▸ **Data to process**
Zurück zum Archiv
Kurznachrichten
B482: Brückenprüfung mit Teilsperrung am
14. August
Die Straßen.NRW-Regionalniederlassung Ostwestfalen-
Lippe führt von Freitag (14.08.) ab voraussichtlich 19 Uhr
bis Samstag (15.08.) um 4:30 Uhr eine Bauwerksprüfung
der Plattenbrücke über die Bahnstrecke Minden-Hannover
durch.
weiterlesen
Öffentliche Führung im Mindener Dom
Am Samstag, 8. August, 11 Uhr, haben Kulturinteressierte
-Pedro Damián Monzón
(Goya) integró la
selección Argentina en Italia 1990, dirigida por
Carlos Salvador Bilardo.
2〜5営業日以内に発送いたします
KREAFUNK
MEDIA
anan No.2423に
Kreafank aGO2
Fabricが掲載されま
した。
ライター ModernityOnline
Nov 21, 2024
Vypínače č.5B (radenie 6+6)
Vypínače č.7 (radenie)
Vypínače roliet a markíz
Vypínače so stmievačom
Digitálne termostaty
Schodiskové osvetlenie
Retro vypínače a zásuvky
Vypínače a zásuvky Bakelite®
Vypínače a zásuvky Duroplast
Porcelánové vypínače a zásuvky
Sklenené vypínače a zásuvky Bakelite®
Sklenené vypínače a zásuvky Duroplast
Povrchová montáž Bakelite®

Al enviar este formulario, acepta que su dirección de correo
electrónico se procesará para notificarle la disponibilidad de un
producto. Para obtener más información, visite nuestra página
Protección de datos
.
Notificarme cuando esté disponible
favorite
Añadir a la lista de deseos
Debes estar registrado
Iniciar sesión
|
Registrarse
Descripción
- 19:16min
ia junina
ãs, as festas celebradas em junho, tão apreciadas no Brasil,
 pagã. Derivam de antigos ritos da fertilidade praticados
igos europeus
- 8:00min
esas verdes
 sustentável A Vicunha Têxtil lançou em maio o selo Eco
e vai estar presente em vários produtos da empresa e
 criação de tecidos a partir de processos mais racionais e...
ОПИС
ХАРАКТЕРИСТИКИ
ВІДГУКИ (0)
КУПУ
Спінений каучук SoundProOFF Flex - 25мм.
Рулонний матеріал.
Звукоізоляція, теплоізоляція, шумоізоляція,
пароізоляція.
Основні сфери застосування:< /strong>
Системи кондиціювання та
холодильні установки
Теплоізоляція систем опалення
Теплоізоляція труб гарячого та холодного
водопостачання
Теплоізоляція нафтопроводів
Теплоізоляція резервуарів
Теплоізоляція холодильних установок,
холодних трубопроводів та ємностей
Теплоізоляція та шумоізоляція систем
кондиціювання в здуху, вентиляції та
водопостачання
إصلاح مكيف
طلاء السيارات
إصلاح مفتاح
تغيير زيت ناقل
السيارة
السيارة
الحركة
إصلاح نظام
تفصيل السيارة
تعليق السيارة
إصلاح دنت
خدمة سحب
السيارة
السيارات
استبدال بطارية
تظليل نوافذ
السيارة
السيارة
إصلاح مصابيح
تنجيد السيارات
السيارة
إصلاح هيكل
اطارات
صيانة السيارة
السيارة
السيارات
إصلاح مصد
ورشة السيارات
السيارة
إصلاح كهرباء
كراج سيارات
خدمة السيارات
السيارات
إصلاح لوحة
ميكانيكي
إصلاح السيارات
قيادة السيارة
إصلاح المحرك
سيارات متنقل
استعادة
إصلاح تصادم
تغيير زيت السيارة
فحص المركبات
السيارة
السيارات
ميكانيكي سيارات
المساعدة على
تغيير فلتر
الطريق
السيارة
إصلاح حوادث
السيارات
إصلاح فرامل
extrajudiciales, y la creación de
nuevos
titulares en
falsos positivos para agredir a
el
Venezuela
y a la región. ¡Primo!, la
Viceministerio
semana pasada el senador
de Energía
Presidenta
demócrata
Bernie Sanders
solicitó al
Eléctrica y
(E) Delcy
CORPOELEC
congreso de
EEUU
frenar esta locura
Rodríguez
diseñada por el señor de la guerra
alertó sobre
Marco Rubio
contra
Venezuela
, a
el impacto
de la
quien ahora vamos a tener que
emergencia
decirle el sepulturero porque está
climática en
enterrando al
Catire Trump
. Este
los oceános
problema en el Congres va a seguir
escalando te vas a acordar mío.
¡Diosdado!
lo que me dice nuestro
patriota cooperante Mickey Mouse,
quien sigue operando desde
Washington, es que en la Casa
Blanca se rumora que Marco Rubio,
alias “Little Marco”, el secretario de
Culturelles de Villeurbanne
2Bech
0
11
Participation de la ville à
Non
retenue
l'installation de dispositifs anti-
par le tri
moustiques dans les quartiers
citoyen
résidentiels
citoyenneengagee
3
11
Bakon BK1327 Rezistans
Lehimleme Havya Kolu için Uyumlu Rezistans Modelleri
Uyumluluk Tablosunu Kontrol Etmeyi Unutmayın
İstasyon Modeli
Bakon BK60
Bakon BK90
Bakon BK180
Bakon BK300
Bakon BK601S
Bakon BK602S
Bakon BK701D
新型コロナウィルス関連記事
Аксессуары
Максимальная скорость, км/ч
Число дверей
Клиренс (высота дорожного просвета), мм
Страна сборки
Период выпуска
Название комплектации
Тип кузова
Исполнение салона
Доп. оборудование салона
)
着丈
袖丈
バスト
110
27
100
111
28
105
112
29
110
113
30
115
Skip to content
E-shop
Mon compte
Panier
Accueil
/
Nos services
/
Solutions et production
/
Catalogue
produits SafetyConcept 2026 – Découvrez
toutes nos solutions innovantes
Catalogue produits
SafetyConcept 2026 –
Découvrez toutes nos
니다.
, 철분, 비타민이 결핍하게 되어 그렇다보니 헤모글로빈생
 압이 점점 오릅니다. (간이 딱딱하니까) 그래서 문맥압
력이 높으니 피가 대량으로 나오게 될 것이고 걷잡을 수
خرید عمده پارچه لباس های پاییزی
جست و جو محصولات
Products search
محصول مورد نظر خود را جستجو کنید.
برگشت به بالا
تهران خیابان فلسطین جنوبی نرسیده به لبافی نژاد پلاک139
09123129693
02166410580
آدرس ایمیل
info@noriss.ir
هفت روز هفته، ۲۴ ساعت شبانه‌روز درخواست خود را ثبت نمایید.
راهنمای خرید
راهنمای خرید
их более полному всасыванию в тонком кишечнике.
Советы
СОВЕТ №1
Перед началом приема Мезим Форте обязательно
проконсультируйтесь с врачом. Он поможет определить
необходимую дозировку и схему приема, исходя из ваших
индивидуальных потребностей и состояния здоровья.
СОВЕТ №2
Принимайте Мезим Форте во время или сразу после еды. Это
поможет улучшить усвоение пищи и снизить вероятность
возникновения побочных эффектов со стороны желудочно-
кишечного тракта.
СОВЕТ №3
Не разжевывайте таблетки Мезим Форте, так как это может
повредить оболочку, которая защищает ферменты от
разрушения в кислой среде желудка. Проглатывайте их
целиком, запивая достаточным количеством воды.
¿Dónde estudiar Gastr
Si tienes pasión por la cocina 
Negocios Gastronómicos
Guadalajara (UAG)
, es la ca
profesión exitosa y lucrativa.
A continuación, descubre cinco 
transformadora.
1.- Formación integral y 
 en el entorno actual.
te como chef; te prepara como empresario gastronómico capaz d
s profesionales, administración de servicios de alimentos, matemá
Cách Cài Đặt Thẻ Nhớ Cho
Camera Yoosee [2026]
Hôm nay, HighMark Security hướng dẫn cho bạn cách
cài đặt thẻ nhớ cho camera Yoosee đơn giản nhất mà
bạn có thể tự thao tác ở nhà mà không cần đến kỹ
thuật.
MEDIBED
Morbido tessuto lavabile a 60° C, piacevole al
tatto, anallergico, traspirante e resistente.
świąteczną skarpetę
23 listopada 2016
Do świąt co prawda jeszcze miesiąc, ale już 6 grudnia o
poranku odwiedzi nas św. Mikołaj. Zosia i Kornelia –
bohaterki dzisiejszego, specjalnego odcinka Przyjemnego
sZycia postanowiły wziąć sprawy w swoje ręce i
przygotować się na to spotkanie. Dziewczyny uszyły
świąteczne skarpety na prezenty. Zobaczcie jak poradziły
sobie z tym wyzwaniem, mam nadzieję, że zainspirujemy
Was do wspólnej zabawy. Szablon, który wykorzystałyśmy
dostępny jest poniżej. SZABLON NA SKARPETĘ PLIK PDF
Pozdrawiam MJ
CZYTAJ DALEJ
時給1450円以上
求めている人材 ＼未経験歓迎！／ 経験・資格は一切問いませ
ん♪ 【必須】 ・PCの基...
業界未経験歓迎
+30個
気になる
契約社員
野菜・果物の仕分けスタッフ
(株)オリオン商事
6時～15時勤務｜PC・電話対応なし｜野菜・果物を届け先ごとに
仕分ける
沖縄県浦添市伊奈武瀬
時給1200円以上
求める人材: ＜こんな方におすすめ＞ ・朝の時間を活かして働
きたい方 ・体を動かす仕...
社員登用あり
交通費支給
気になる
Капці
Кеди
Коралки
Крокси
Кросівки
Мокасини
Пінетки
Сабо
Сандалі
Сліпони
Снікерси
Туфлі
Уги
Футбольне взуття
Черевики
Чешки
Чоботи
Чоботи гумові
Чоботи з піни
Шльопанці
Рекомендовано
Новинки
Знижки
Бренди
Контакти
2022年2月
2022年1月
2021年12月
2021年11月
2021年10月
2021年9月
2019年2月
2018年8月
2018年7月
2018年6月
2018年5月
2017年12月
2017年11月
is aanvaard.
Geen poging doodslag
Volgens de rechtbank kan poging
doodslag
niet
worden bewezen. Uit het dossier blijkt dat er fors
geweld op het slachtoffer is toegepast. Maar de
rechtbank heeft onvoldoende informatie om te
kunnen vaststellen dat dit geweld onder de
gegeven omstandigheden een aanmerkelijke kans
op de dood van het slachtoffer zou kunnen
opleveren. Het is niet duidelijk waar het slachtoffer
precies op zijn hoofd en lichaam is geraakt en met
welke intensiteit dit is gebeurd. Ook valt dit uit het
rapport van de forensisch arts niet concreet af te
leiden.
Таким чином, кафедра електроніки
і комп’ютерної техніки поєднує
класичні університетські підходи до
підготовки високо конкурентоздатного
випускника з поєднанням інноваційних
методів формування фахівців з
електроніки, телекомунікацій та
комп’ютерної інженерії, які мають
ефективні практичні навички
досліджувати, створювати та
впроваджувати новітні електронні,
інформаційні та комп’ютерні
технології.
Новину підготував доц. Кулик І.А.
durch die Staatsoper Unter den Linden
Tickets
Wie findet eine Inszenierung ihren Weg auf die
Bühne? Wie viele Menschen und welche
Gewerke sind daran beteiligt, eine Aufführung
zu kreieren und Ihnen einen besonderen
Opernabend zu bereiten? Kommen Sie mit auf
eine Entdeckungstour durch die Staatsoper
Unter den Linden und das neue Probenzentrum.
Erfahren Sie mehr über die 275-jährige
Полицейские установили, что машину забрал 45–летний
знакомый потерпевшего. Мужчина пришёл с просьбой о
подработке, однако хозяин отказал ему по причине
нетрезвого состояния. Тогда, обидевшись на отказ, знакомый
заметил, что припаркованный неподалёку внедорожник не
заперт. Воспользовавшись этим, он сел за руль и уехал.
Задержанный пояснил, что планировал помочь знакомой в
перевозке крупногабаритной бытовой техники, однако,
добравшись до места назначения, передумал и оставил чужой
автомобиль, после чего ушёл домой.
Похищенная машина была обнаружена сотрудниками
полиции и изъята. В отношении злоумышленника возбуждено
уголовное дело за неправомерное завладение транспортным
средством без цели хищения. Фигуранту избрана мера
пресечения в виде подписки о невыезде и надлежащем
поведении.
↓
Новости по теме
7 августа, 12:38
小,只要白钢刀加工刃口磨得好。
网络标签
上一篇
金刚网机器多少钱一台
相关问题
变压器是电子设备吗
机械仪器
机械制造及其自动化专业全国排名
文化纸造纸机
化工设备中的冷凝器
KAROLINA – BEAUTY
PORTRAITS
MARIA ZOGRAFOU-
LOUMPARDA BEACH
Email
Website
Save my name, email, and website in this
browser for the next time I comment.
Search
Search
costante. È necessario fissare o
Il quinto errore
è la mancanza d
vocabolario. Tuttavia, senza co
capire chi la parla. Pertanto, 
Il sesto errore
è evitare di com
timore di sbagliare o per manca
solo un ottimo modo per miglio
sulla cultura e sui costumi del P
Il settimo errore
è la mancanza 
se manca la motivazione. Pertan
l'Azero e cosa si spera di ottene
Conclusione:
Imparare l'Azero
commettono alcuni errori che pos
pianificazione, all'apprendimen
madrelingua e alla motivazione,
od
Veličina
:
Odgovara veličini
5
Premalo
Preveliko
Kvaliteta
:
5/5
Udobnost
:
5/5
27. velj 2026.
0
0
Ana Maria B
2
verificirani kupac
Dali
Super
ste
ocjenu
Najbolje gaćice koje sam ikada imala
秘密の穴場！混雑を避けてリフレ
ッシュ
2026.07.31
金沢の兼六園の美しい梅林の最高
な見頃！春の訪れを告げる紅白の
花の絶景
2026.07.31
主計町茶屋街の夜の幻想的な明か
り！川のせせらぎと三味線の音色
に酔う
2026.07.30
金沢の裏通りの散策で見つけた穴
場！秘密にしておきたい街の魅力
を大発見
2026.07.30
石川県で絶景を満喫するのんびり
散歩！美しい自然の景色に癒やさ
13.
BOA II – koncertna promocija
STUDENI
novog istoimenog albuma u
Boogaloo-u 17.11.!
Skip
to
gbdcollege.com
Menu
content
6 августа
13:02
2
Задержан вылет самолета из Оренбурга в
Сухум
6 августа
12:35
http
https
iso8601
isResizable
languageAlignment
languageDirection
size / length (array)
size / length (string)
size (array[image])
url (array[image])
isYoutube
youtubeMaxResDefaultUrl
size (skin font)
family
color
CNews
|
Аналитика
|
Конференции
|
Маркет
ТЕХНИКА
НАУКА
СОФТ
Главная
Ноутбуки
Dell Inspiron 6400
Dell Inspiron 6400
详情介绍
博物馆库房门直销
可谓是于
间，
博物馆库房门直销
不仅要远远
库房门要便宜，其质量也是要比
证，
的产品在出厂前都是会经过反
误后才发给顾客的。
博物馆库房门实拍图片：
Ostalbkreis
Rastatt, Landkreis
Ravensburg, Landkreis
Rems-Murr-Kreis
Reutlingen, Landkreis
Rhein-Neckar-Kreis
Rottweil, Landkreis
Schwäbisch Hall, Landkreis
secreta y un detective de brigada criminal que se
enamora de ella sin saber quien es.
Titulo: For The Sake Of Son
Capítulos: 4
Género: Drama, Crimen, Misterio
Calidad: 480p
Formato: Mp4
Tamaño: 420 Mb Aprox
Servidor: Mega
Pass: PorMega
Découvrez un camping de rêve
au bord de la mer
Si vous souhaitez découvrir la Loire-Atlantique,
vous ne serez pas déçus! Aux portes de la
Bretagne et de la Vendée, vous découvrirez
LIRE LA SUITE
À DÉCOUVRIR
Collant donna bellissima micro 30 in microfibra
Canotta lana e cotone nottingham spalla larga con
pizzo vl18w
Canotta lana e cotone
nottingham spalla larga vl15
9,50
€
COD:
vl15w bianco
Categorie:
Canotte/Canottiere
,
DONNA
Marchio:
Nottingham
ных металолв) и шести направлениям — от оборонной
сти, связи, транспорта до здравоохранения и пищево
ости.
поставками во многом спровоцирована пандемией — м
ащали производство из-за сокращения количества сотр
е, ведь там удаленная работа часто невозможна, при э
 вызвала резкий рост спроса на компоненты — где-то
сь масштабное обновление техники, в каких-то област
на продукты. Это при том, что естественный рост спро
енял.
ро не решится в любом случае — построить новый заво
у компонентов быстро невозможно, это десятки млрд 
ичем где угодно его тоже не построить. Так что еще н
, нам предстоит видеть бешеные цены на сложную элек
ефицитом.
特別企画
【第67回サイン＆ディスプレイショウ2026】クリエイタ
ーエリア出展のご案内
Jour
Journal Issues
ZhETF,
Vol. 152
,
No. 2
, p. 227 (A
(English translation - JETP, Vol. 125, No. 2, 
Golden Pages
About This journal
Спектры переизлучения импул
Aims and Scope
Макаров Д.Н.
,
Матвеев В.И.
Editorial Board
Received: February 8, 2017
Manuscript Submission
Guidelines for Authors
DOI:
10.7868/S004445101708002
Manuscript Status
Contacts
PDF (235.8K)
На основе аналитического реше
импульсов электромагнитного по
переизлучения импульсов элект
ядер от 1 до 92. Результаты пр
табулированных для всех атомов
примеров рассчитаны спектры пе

▸ **Assignment**
Scan the entries for lines with the string "تغيير". Report only how many there are.

▸ **The answer**
3